▶ Your assignment: Starting from the line that holds "index pip: (114, 164)", print every line through the end of the records, first and last included.

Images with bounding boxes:
----

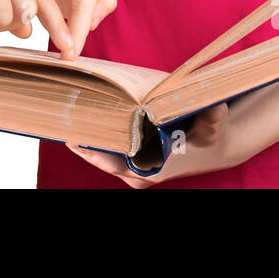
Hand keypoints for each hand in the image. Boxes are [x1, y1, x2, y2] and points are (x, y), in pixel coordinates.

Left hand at [65, 103, 230, 187]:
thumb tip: (215, 107)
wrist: (214, 144)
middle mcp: (139, 171)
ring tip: (66, 115)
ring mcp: (134, 165)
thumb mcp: (212, 126)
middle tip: (63, 120)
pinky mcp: (132, 155)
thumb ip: (212, 119)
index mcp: (153, 169)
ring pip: (102, 152)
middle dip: (83, 140)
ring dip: (86, 136)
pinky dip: (95, 134)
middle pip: (102, 157)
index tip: (75, 139)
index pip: (114, 164)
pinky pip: (107, 146)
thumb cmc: (209, 135)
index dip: (93, 152)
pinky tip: (82, 116)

----

▶ Written solution:
index pip: (114, 164)
pinky pip: (107, 146)
thumb cmc: (209, 135)
index dip: (93, 152)
pinky tip: (82, 116)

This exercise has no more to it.